Though he holds McInerney responsible for shooting his son, King said the school's response since the shooting has been despicable.

District leaders have made no changes in policy or procedures, saying they are unnecessary because the school's staff followed the law in allowing Larry to augment his school uniform with women's accessories.
I'm not sure what the school could have done without running afoul of federal and California law and court precedents. The homosexuality advocates and gender confusion crowd foam at the mouth when anyone so much as suggests that minors, in school, should hold back from dressing like drag queen at a Cher concert or talking about how much they want to engage in homosexual sodomy.

The Greg Risling's Associated Press report...
Greg King blamed the school district for not heeding requests by his wife to help tone down their son's flamboyant behavior, despite having a plan that called for preventing the boy from drawing attention to himself.

"The school could have and should have prevented Larry from engaging in the provocative behavior he was involved in," he said.
I already addressed that.

Outside court, Dawn Boldrin, a teacher who gave King her daughter's homecoming dress, had kind words for both of the teens.

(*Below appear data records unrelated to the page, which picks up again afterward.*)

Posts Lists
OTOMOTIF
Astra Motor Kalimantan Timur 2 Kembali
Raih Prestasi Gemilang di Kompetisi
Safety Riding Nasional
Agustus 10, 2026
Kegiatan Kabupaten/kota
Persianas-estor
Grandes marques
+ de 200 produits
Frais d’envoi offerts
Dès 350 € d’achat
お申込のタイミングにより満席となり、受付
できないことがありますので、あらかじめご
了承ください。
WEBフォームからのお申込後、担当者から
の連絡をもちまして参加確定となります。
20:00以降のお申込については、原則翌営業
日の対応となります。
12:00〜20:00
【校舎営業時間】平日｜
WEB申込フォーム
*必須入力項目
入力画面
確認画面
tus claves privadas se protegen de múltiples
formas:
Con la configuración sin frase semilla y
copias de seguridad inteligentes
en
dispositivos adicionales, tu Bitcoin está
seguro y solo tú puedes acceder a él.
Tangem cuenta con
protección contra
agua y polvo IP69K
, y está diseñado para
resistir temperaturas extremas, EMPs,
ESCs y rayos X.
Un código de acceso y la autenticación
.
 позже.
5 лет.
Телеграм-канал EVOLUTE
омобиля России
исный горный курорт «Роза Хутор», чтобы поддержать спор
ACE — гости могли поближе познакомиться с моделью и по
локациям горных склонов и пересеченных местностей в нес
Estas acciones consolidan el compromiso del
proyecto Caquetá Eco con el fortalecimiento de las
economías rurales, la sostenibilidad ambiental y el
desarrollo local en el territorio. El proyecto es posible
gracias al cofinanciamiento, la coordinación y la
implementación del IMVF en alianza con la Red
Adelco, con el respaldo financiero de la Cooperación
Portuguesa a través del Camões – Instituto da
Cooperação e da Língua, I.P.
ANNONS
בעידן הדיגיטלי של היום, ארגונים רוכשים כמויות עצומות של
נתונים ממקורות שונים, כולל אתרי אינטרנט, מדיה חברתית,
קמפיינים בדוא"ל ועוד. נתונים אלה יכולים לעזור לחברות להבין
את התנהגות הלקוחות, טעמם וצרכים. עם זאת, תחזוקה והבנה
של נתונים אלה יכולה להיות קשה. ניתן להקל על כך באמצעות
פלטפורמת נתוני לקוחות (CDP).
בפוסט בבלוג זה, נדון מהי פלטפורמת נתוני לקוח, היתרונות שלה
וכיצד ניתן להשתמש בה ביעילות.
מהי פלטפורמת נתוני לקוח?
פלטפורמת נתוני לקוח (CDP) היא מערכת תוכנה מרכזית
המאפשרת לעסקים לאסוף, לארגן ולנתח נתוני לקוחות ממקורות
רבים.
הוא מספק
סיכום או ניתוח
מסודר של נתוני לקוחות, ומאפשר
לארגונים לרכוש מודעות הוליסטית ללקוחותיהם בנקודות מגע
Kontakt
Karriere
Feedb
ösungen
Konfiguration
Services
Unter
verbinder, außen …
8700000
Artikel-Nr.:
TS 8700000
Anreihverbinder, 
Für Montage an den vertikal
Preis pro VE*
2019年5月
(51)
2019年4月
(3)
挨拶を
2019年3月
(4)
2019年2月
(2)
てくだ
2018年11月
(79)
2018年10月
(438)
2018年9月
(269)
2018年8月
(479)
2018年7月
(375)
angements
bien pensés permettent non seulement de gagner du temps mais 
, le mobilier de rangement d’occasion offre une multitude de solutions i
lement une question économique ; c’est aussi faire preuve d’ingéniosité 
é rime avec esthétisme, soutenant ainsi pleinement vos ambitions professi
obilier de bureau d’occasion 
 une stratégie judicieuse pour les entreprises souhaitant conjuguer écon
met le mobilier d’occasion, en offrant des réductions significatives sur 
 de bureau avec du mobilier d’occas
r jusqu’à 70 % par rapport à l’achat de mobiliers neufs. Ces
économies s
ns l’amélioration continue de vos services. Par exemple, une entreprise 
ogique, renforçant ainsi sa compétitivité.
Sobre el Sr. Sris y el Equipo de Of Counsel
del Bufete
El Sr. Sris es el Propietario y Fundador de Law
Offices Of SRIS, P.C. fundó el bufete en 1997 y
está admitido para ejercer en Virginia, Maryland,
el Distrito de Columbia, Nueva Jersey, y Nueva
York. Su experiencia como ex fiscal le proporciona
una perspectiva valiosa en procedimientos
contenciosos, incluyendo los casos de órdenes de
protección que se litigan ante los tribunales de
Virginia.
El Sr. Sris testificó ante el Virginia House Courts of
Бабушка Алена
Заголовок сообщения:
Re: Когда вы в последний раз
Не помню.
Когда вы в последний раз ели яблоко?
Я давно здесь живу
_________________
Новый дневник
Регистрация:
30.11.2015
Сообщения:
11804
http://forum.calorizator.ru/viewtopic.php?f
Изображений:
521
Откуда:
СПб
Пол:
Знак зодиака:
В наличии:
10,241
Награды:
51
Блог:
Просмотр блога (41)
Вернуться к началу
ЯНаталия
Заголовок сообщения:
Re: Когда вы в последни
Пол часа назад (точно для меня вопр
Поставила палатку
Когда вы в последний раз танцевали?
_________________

"I probably would just hug him," Boldrin said when asked what she would do if she could meet McInerney. "I know he's a good kid."
This woman does not appear to have enough decision-making sense to have any level of responsibility for other human beings. Giving King the dress was bad enough. Calling a murderer a "good kid" should infuriate any reasonable person. Good kids do not commit premeditated murder, especially against someone who was obviously having a tough adolescence.

There were people I felt like killing when I was that age (not for gender confusion or sexual orientation issues... I didn't care about that). But I recognized my hatred was a problem with me, not something on which to act. Good kids don't murder.